Alasan yang pertama adalah, kata gratis dalam wacana tersebut mengindikasikan bahwa tidak ada sepeser pun biaya yang harus dikeluarkan. Namun nyatanya, di sekolah tetap saja ada pungutan. Para siswa tetap akan dikenai biaya seperti membeli baju olahraga, seragam, dan keperluan sekolah lainnya. Hal ini dikarenakan bantuan yang diberikan hanya bantuan operasioanl saja, seperti biaya listrik, air, buku – buku pelajaran, dan lain – lain. Itupun tidaklah cukup karna sekolah juga membutuhkan biaya operasional yang harus dikeluarakan setiap harinya seperti, biaya fotokopi, spidol, dan lain – lain. Sehingga sekolah pasti akan tetap menarik bayaran kepada siswanya. Oleh sebab itu, kata gratis dalam wacana ini tidaklah tepat dan tak lebih hanya sebagai pemanis saja. 
Alasan yang kedua adalah, Jika digratiskan sekalipun, para pelajar tidak akan memiliki rasa tanggung jawab. Mereka akan seenaknya saja bersekolah karena mereka pikir sekolah tidak memerlukan pengorbanan sedikit pun. Akan tetapi, jika membayar para siswa akan memiliki tanggung jawab yang sangat tinggi untuk belajar. Mereka akan serius mengikuti pelajaran di sekolah. karena mereka akan berpikir, jika mereka tidak serius dalam belajar, maka mereka akan merugi.
Selanjutnya, Jika pemerintah tetap berkomitmen dengan waacana pendidikan grartis, berarti pemerintah akan mengucurkan dana yang besar. Akan tetapi, yang menjadi permasalahan di sisni bukanlah besarnaya dana itu, melainkan proses pencairan dana yang akan menimbulkan beberapa permasalahan.

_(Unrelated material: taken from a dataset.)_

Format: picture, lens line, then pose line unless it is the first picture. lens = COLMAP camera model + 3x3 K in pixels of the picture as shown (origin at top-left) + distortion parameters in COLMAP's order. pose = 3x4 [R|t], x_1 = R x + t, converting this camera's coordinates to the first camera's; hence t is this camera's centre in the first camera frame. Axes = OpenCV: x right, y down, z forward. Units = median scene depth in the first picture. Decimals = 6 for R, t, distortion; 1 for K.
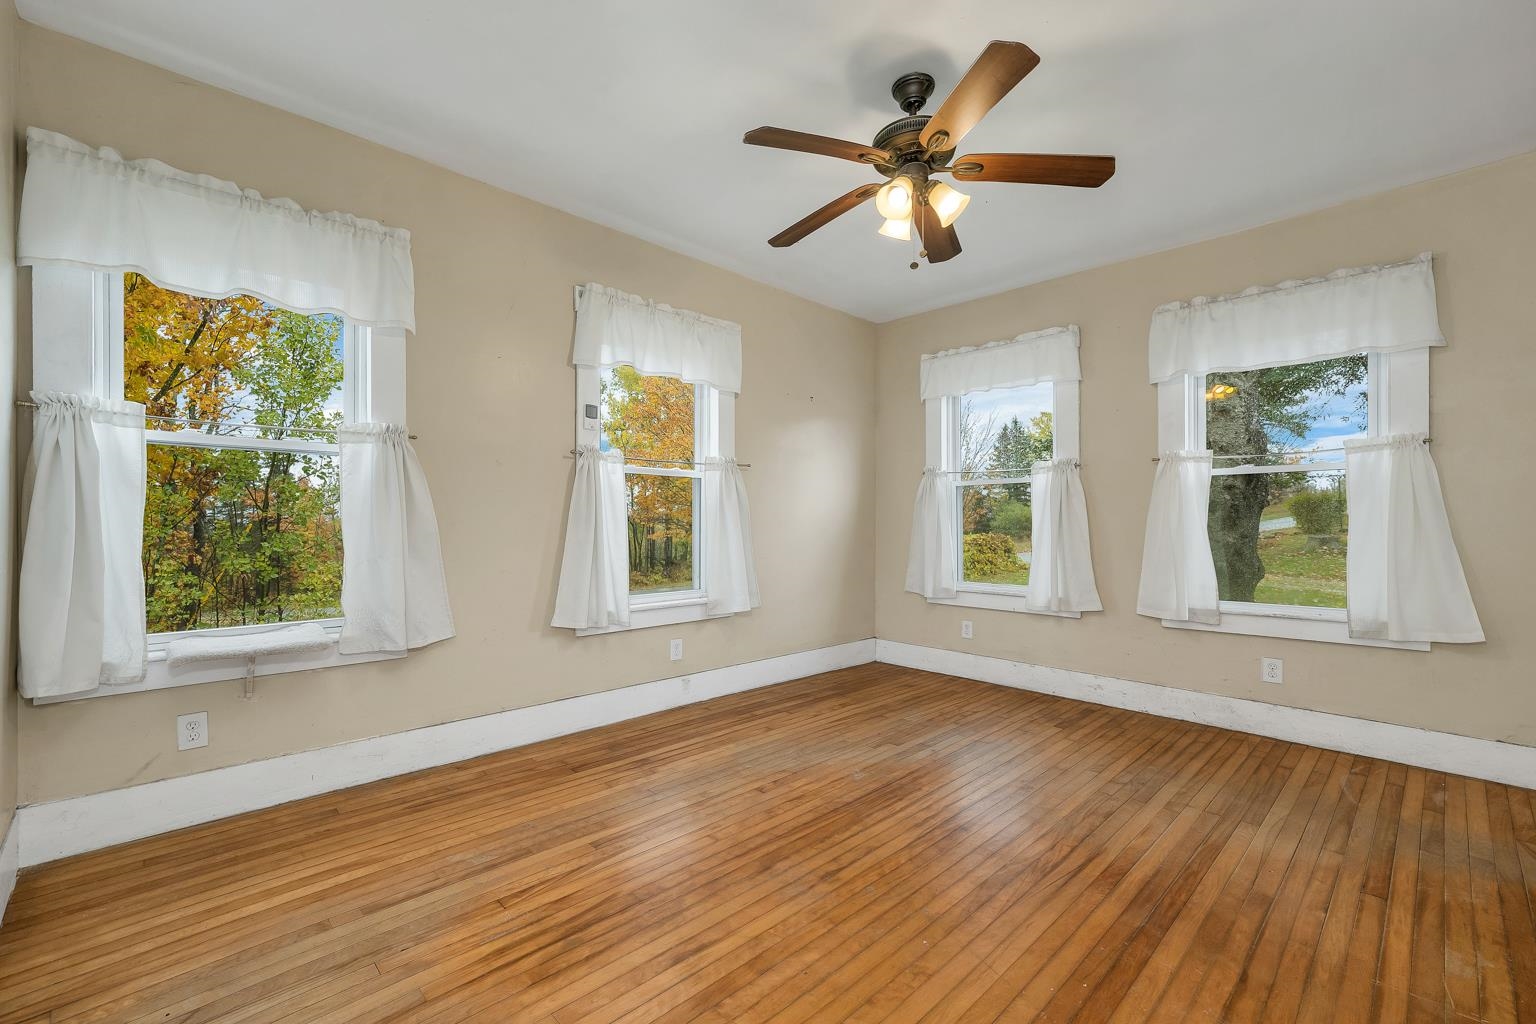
lens RADIAL K [[663.8, 0, 766.0], [0, 663.8, 521.2], [0, 0, 1]] dist [0.000395, -0.000088]
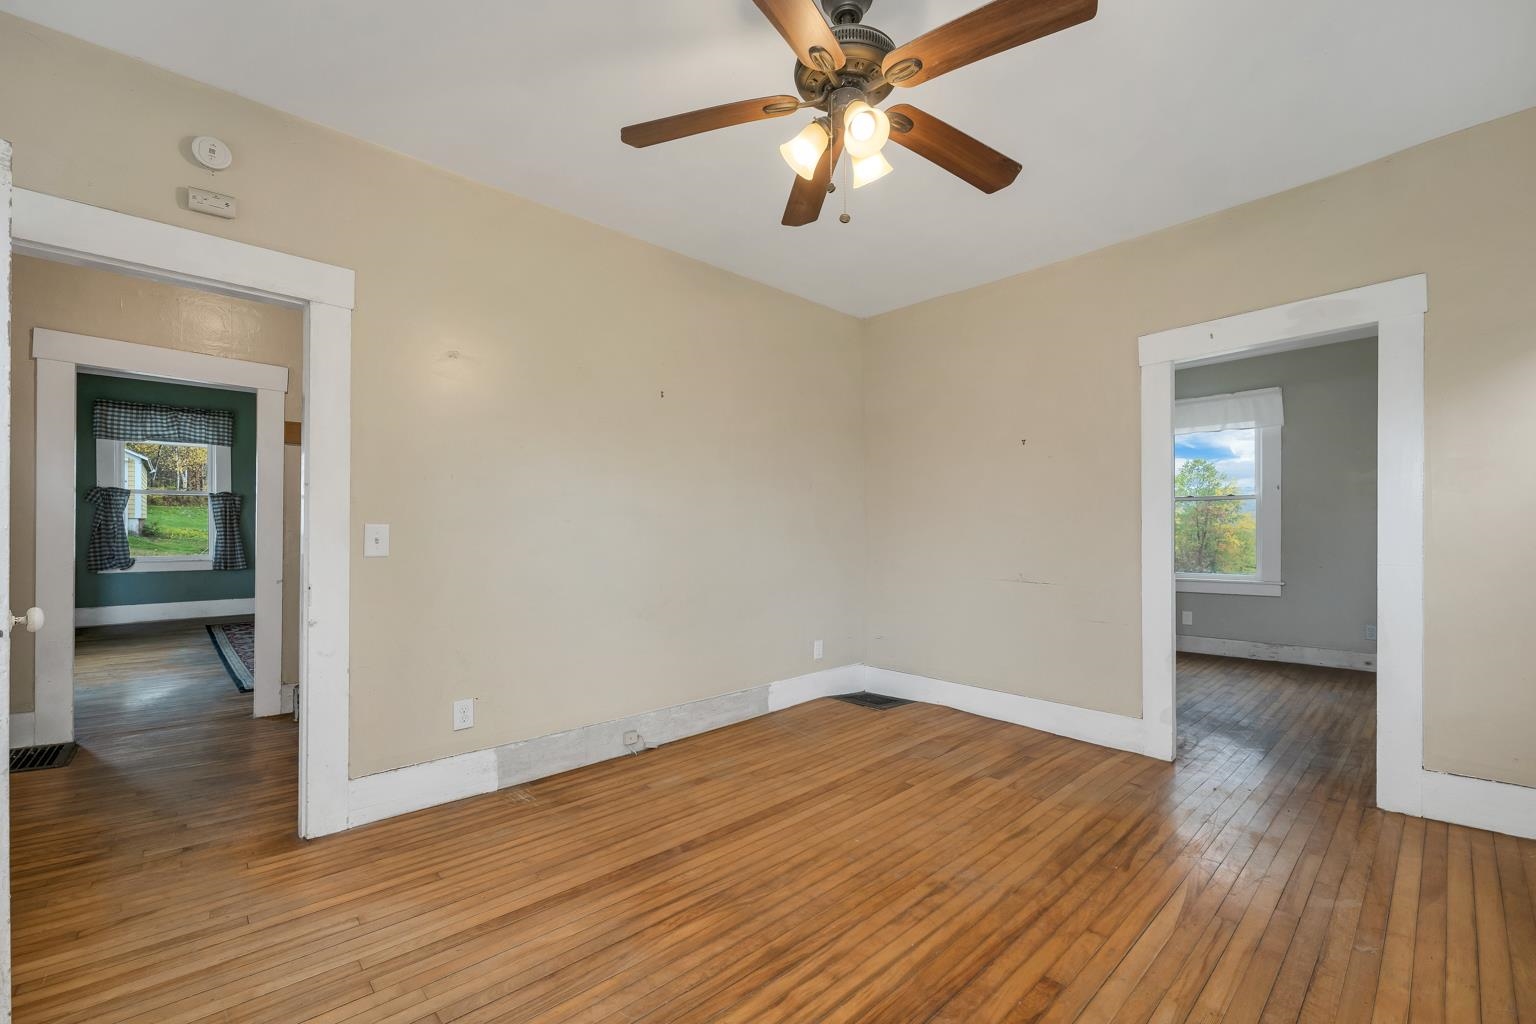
lens RADIAL K [[663.8, 0, 776.3], [0, 663.8, 522.7], [0, 0, 1]] dist [0.000395, -0.000088]
pose [[-0.999982, -0.001982, 0.005711, 0.335448], [-0.001988, 0.999997, -0.001102, -0.016330], [-0.005709, -0.001114, -0.999983, 1.999357]]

Seperti yang telah diketahui bahwa Pencairan dana biasanya dilaksanakan di pemerintah pusat, sehingga untuk mencapai sekolah dana itu harus melewati beberapa post terlebih dahulu. Hal inilah yang akan menciptakan peluang – peluang kejahatan. Akan ada oknum – oknum yang memotong dana tersebut dengan alasan biaya administrasi. Akibatnya dana yang sampai di sekolah tidak lagi utuh seperti awalnya.
Terlebih lagi, pencairan dana ini akan terjadi dengan sangat lama. Bahkan membutuhkan waktu berbulan – bulan hingga sampai ke sekolah. Padahal, sekolah sangat membutuhkan biaya – biaya tersebut untuk membiayai keperluan opersional sekolah yang harus segera di bayar. Akibatnya, sekolah – sekolah tidak bisa berjalan dengan optimal. Contohnya, jika ketiadaan spidol, ataupun fotokopi mereka pasti meminta dana kepada murid san ujung – ujungnya mereka tetap membayar juga.
Berdasarkan alasan – alasan yang telah dijabarkan di atas, dapat disimpulkan bahwa pendidikan gratis hanyalah janji – janji belaka karena mustahil untk dilaksanakan dan jika dilaksanakan pun akan tidak efektif. Hal ini  dikarenakan beberapa hal diantarany, dana yang diberikan pemerintah tidak akan cukup, membuat siswa menjadi tidak bertanggung jawab, dan prosesnya yang lama dan sulit. Oleh karena itu, wacana pendidikan gratis lebih tepat dan masuk akal jika diganti dengan pendidikan murah.